Task statement: Report all lines from the entries below in which "Courtyard" appears.

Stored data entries
▬▬▬
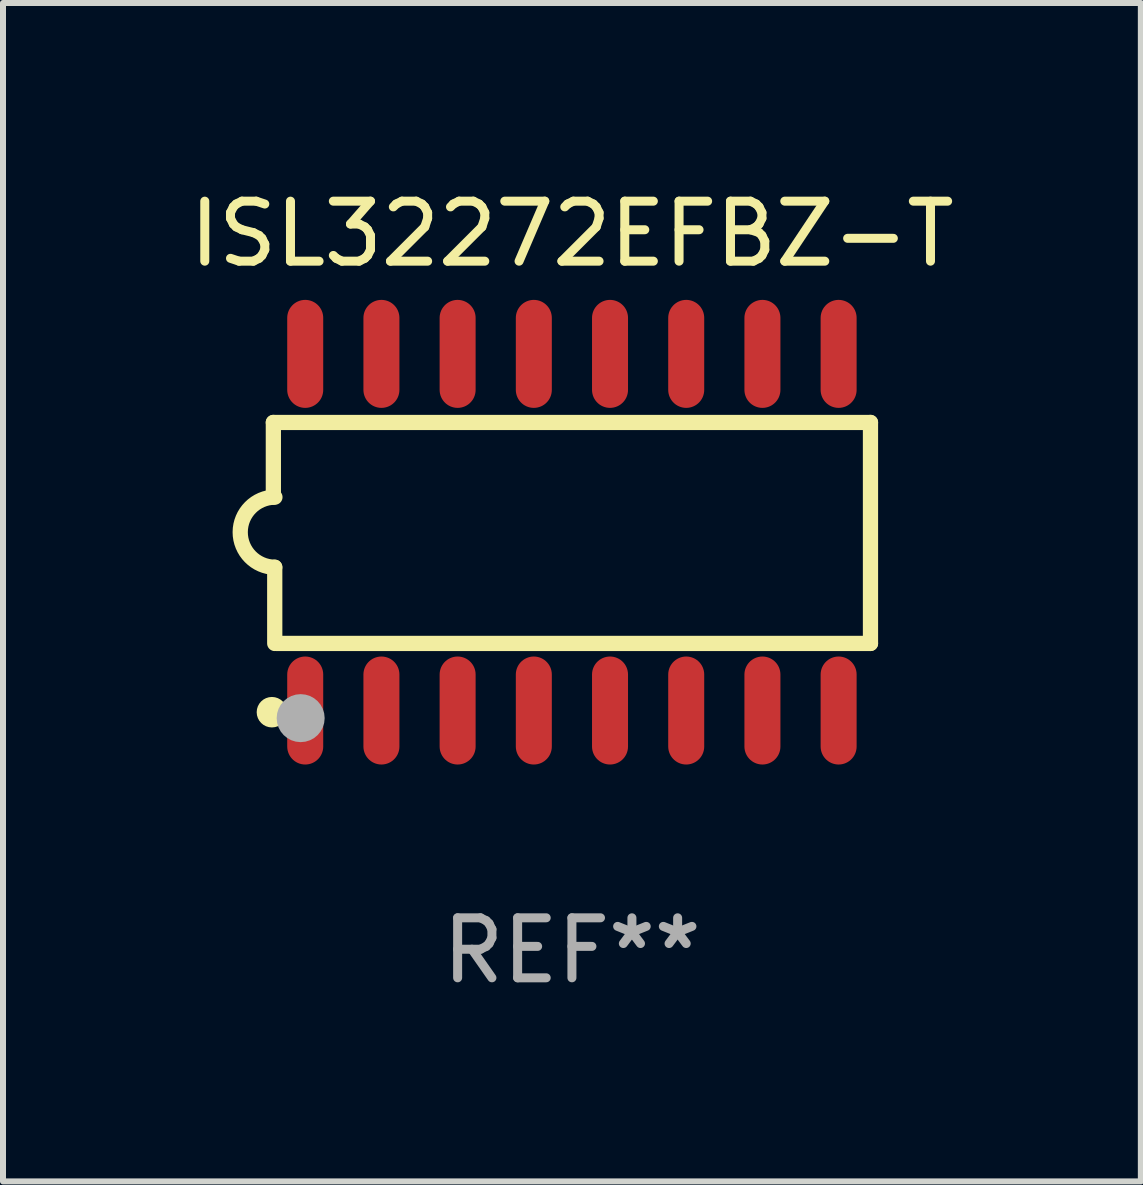
<source format=kicad_pcb>
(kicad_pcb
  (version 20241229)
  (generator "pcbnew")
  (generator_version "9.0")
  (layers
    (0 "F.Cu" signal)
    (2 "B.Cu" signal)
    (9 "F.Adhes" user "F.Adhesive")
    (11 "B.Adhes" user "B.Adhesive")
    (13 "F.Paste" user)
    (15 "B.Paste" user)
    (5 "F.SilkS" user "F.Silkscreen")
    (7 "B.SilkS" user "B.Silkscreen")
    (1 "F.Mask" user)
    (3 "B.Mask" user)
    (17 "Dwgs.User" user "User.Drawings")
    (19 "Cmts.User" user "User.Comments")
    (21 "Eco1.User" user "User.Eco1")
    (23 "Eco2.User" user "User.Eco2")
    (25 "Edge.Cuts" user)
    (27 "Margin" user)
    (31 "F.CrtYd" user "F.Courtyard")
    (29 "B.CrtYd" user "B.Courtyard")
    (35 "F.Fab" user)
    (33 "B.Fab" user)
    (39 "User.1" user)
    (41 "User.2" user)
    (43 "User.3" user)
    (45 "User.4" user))
  (footprint "ISL32272EFBZ-T"
    (layer "F.Cu")
    (at 6.482 5.82)
    (property "Reference" "ISL32272EFBZ-T" (at 0 -4.972 0) (layer "F.SilkS") (effects (font (size 1 1) (thickness 0.15))))
    (attr through_hole)
    (fp_line (start -4.976 -1.829) (end -4.976 -0.584) (stroke (width 0.254) (type solid)) (layer "F.SilkS"))
    (fp_line (start -4.953 0.584) (end -4.953 1.854) (stroke (width 0.254) (type solid)) (layer "F.SilkS"))
    (fp_line (start -4.928 1.854) (end 4.976 1.854) (stroke (width 0.254) (type solid)) (layer "F.SilkS"))
    (fp_line (start 4.976 -1.829) (end -4.976 -1.829) (stroke (width 0.254) (type solid)) (layer "F.SilkS"))
    (fp_line (start 4.976 1.854) (end 4.976 -1.829) (stroke (width 0.254) (type solid)) (layer "F.SilkS"))
    (fp_arc (start -4.95301 0.584201) (mid -5.533866 -0.00152) (end -4.950088 -0.584329) (stroke (width 0.254001) (type solid)) (layer "F.SilkS"))
    (fp_circle (center -5 3) (end -4.873 3) (stroke (width 0.254) (type solid)) (fill no) (layer "F.SilkS"))
    (fp_circle (center -4.521 3.099) (end -4.321 3.099) (stroke (width 0.4) (type solid)) (fill no) (layer "F.Fab"))
    (fp_text user "REF**" (at 0 6.972 0) (layer "F.Fab") (effects (font (size 1 1) (thickness 0.15))))
    (pad "1" smd oval (at -4.445 2.972 180) (size 0.6 1.8) (layers "F.Cu" "F.Mask" "F.Paste"))
    (pad "2" smd oval (at -3.175 2.972 180) (size 0.6 1.8) (layers "F.Cu" "F.Mask" "F.Paste"))
    (pad "3" smd oval (at -1.905 2.972 180) (size 0.6 1.8) (layers "F.Cu" "F.Mask" "F.Paste"))
    (pad "4" smd oval (at -0.635 2.972 180) (size 0.6 1.8) (layers "F.Cu" "F.Mask" "F.Paste"))
    (pad "5" smd oval (at 0.635 2.972 180) (size 0.6 1.8) (layers "F.Cu" "F.Mask" "F.Paste"))
    (pad "6" smd oval (at 1.905 2.972 180) (size 0.6 1.8) (layers "F.Cu" "F.Mask" "F.Paste"))
    (pad "7" smd oval (at 3.175 2.972 180) (size 0.6 1.8) (layers "F.Cu" "F.Mask" "F.Paste"))
    (pad "8" smd oval (at 4.445 2.972 180) (size 0.6 1.8) (layers "F.Cu" "F.Mask" "F.Paste"))
    (pad "9" smd oval (at 4.445 -2.972 180) (size 0.6 1.8) (layers "F.Cu" "F.Mask" "F.Paste"))
    (pad "10" smd oval (at 3.175 -2.972 180) (size 0.6 1.8) (layers "F.Cu" "F.Mask" "F.Paste"))
    (pad "11" smd oval (at 1.905 -2.972 180) (size 0.6 1.8) (layers "F.Cu" "F.Mask" "F.Paste"))
    (pad "12" smd oval (at 0.635 -2.972 180) (size 0.6 1.8) (layers "F.Cu" "F.Mask" "F.Paste"))
    (pad "13" smd oval (at -0.635 -2.972 180) (size 0.6 1.8) (layers "F.Cu" "F.Mask" "F.Paste"))
    (pad "14" smd oval (at -1.905 -2.972 180) (size 0.6 1.8) (layers "F.Cu" "F.Mask" "F.Paste"))
    (pad "15" smd oval (at -3.175 -2.972 180) (size 0.6 1.8) (layers "F.Cu" "F.Mask" "F.Paste"))
    (pad "16" smd oval (at -4.445 -2.972 180) (size 0.6 1.8) (layers "F.Cu" "F.Mask" "F.Paste")))
  (gr_rect
    (start -3 -3)
    (end 15.964 16.64)
    (stroke (width 0.1) (type default))
    (fill no)
    (layer "Edge.Cuts")))
</source>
▬▬▬
Written reply:
    (31 "F.CrtYd" user "F.Courtyard")
    (29 "B.CrtYd" user "B.Courtyard")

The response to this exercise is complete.